→ Records shown:

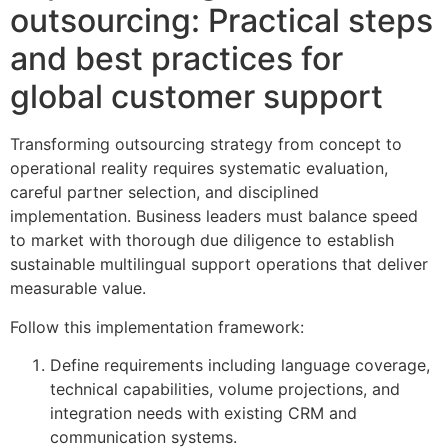
outsourcing: Practical steps
and best practices for
global customer support
Transforming outsourcing strategy from concept to
operational reality requires systematic evaluation,
careful partner selection, and disciplined
implementation. Business leaders must balance speed
to market with thorough due diligence to establish
sustainable multilingual support operations that deliver
measurable value.
Follow this implementation framework:
Define requirements including language coverage,
technical capabilities, volume projections, and
integration needs with existing CRM and
communication systems.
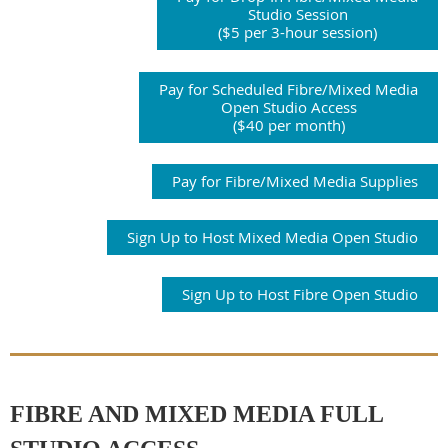
Studio Session
($5 per 3-hour session)
Pay for Scheduled Fibre/Mixed Media
Open Studio Access
($40 per month)
Pay for Fibre/Mixed Media Supplies
Sign Up to Host Mixed Media Open Studio
Sign Up to Host Fibre Open Studio
FIBRE AND MIXED MEDIA FULL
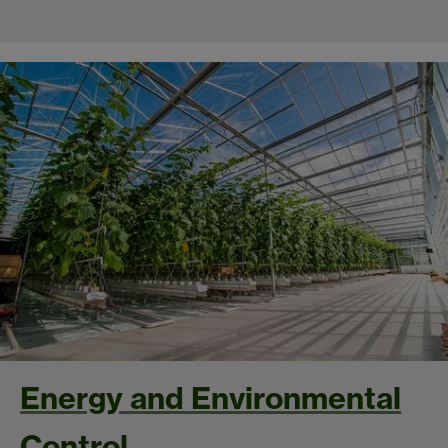
Energy and Environmental
Control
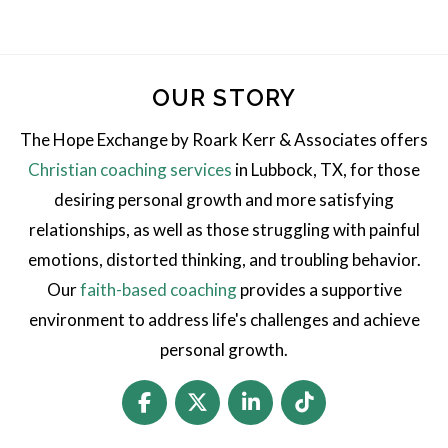
OUR STORY
The Hope Exchange by Roark Kerr & Associates offers
Christian coaching services
in Lubbock, TX, for those
desiring personal growth and more satisfying
relationships, as well as those struggling with painful
emotions, distorted thinking, and troubling behavior.
Our
faith-based coaching
provides a supportive
environment to address life's challenges and achieve
personal growth.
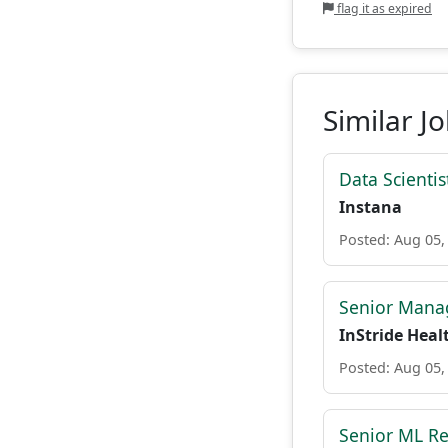
flag it as expired
Similar J
Data Scientist
Instana
Posted: Aug 05,
Senior Manag
InStride Heal
Posted: Aug 05,
Senior ML Re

→ Problem to solve:
All lines from the one containing "relationships, as well" through the final line of the entries above are to be copied exactly; the pictures are not.

→ Answer to the exercise:
relationships, as well as those struggling with painful
emotions, distorted thinking, and troubling behavior.
Our
faith-based coaching
provides a supportive
environment to address life's challenges and achieve
personal growth.
flag it as expired
Similar J
Data Scientist
Instana
Posted: Aug 05,
Senior Manag
InStride Heal
Posted: Aug 05,
Senior ML Re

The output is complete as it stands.